Stacie attended elementary and secondary schools in Buckeye, Arizona back when Buckeye was a small farming community. She was raised in an agricultural family in the west valley. After graduating high school, she moved to Tucson to attend the University of Arizona where she received a bachelor’s degree in political science. After college, Stacie worked with her father raising cattle in the far west valley. When her dad passed away, she lost her ambition to raise cattle, and she found herself at a crossroad. One day, a friend asked her to do a presentation on politics for high school students, and she realized that she loved teaching. She went back to school at Arizona State University to enroll in their post baccalaureate program for teacher certification.
As a teacher, Stacie taught economics, government, U.S. history, world history, and English. She was asked early in her career to develop common assessments for some of those classes. While the reasons for those assessments were solid, over time she witnessed what can happen when assessments are mishandled and information is used inappropriately. This led her to pursue a master’s degree in Secondary Education with a focus on measurement and evaluation. She used that knowledge to radically change the way she measured student success.
During her tenure as a teacher, Stacie worked with a wide variety of students. She started a class called Hands-on-History specifically designed for students who were at-risk of dropping out of high school. At the same time, she was teaching Advanced Placement classes for the most academically successful students. Each year she had special education students, English language learners, and students who were gifted. She spent many years advising her seniors on post-secondary decisions including whether to join the military, attend university/community college, or trade schools. She also developed curriculum designed to help students weigh the costs of college loans including the long-term financial impact.
After leaving the classroom with the hope of making a broader impact, Stacie spent some time working with the Maricopa County Education Services Agency (MCESA) in the assessment department. She trained teachers on the use of data to make curricular decisions, and she also worked with subject matter experts to develop assessments. Currently, she consults with schools and programs on curriculum, assessments, and teacher training. Her hope is that she can lift some of the burden off schools so that they can focus on the joy and excitement of learning.

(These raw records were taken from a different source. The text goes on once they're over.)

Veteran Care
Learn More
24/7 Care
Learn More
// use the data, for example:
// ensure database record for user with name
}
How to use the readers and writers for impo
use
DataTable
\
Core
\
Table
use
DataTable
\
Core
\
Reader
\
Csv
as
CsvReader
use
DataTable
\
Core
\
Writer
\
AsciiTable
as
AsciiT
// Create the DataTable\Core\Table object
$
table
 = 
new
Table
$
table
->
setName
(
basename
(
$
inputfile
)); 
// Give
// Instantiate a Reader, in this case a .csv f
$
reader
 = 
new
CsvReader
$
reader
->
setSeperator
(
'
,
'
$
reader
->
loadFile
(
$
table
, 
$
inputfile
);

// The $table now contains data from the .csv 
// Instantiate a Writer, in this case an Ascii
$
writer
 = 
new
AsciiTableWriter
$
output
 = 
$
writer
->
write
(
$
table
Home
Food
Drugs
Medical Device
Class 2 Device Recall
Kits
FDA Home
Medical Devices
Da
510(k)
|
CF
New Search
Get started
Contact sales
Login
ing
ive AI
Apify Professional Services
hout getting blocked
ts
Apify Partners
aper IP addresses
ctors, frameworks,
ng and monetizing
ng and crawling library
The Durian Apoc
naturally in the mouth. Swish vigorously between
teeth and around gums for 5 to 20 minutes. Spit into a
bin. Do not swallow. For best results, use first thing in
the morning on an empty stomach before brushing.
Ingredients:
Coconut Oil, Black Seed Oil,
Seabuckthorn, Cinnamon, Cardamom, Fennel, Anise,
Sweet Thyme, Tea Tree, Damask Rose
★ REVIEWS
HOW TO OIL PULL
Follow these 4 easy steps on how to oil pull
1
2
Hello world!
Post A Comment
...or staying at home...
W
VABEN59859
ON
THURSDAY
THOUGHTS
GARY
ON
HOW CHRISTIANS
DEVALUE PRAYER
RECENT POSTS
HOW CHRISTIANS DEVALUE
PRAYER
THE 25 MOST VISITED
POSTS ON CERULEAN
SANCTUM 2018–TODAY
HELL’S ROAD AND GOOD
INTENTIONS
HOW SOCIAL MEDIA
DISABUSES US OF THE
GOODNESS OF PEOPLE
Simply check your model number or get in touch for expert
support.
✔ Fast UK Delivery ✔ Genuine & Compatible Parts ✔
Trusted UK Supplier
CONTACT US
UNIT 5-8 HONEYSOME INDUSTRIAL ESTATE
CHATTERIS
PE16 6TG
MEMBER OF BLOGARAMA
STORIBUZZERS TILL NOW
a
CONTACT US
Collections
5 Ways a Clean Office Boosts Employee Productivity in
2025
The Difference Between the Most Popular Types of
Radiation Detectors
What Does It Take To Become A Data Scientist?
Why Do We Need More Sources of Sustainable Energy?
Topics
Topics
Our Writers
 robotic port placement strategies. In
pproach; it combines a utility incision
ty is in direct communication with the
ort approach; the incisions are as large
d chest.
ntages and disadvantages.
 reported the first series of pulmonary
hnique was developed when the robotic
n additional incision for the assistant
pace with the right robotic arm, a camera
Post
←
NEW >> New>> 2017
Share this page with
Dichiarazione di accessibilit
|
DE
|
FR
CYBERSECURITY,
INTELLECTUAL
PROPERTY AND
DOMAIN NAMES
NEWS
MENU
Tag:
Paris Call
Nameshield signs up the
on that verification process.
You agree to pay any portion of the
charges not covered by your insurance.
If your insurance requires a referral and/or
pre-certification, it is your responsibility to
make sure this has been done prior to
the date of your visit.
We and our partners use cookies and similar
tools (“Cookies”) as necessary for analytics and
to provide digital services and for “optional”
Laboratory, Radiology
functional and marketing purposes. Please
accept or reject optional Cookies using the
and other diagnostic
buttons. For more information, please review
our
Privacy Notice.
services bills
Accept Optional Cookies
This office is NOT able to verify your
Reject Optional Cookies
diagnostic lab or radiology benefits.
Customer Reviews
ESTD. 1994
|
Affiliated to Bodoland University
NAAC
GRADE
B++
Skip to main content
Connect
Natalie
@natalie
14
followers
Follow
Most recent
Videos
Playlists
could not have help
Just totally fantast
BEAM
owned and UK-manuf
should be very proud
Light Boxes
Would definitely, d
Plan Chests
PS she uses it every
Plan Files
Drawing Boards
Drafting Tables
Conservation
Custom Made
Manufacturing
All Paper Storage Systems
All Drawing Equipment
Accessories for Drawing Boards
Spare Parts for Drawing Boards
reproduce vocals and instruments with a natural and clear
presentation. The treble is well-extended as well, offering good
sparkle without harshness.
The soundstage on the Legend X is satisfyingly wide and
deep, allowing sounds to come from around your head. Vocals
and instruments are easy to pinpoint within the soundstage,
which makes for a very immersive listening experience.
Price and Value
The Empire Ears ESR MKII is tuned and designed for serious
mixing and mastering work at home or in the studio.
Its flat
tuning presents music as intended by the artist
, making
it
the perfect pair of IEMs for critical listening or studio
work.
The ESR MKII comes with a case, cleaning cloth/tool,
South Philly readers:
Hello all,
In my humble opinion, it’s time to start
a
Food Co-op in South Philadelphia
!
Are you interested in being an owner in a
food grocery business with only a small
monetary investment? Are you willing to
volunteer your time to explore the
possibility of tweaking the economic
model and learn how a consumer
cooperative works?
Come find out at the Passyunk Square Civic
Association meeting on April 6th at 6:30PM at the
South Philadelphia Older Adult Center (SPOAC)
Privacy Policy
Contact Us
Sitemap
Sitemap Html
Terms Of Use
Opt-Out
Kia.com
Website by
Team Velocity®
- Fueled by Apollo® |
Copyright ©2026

With her background and experience, Stacie has an insider’s knowledge of the real issues in public education. She knows the difference between standards and curriculum, and what it is really like in an overcrowded classroom. She knows when and where assessments should, and should not, be used. She knows that the end goal of education is not a score on some test. And, perhaps most importantly, she knows that providing a world class education to all the students in Arizona requires that we stop pointing fingers at each other and start working together as problem solvers.